Use summary indexed documents to explore a large collection of documents

Searching a collection of documents with an LLM usually involves retrieval-augmented generation (RAG). However, in scenarios involving large documents or when precise information retrieval is crucial, a basic RAG approach may be insufficient. Summary indexed documents is an advanced RAG approach that provides a more efficient way of ranking documents for retrieval, using less context than traditional RAG methods. In this approach, you first use Claude to generate a concise summary for each document in your corpus, and then use Clade to rank the relevance of each summary to the query being asked. For further details on this approach, including a code-based example, check out the summary indexed documents section in the summarization cookbook.

Fine-tune Claude to learn from your dataset

Another advanced technique to improve Claude’s ability to generate summaries is fine-tuning. Fine-tuning involves training Claude on a custom dataset that specifically aligns with your legal summarization needs, ensuring that Claude adapts to your use case. Here’s an overview on how to perform fine-tuning:

  1. Identify errors: Start by collecting instances where Claude’s summaries fall short - this could include missing critical legal details, misunderstanding context, or using inappropriate legal terminology.

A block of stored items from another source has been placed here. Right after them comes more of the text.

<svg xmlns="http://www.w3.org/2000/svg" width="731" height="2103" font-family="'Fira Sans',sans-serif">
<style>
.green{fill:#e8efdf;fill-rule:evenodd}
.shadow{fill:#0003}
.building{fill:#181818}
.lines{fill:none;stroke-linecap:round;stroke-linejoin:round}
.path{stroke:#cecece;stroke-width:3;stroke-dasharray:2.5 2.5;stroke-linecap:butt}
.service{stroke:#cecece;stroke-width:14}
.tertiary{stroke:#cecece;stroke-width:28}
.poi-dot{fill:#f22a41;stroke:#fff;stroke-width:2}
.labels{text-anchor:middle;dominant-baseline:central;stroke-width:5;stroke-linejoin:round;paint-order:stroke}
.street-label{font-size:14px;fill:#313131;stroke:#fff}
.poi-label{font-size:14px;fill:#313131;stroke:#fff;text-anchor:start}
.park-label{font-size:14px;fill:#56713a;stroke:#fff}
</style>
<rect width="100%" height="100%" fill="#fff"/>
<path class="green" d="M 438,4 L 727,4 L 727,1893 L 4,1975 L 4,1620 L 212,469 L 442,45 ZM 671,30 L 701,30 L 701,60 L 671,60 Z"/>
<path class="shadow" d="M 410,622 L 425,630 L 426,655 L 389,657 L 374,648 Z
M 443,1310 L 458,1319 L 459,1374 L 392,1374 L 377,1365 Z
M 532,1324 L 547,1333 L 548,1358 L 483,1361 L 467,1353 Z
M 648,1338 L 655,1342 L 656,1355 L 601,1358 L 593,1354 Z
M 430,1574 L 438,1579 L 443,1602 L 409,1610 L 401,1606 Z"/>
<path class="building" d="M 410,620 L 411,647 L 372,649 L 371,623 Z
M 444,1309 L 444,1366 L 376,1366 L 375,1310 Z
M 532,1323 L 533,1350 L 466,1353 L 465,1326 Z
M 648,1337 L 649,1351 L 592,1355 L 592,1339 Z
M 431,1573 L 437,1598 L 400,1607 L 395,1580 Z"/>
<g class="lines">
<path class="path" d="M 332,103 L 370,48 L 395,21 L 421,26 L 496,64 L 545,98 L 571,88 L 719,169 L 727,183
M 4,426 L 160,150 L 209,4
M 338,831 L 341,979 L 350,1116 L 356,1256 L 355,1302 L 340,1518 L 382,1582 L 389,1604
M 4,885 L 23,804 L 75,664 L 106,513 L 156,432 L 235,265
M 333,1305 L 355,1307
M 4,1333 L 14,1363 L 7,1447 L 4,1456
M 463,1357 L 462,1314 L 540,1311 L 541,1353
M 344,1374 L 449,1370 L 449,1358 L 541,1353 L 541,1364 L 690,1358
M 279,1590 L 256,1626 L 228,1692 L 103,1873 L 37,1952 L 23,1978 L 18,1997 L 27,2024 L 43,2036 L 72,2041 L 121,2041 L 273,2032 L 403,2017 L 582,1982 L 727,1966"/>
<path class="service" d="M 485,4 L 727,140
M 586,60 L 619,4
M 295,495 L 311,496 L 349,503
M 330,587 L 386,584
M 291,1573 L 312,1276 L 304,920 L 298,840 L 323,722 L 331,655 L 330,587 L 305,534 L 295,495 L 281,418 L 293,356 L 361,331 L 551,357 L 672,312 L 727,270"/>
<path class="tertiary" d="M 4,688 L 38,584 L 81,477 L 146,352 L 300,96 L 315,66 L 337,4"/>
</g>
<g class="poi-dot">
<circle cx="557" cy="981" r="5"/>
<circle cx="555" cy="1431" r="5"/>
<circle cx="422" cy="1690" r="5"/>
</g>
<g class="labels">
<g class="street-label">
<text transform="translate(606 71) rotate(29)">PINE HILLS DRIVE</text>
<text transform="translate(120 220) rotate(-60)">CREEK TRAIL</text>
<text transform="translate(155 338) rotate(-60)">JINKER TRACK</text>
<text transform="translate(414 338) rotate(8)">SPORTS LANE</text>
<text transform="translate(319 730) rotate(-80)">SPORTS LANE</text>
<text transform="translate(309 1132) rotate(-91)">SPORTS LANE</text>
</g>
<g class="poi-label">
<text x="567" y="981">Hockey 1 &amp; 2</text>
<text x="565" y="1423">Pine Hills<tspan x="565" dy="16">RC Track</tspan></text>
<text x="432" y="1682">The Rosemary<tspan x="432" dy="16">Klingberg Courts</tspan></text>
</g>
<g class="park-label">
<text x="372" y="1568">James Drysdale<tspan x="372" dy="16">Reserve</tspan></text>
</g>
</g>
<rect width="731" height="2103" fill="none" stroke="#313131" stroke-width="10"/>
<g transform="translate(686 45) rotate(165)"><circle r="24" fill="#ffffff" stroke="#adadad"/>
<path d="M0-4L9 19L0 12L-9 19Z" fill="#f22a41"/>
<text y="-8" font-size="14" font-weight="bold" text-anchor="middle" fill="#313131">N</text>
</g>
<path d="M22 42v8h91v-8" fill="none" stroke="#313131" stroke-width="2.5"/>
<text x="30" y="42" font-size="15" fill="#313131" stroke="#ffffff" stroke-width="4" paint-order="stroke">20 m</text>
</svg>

  2. Curate a dataset: Once you’ve identified these issues, compile a dataset of these problematic examples. This dataset should include the original legal documents alongside your corrected summaries, ensuring that Claude learns the desired behavior.

  3. Perform fine-tuning: Fine-tuning involves retraining the model on your curated dataset to adjust its weights and parameters. This retraining helps Claude better understand the specific requirements of your legal domain, improving its ability to summarize documents according to your standards.

  4. Iterative improvement: Fine-tuning is not a one-time process. As Claude continues to generate summaries, you can iteratively add new examples where it has underperformed, further refining its capabilities. Over time, this continuous feedback loop will result in a model that is highly specialized for your legal summarization tasks.

Fine-tuning is currently only available via Amazon Bedrock. Additional details are available in the AWS launch blog.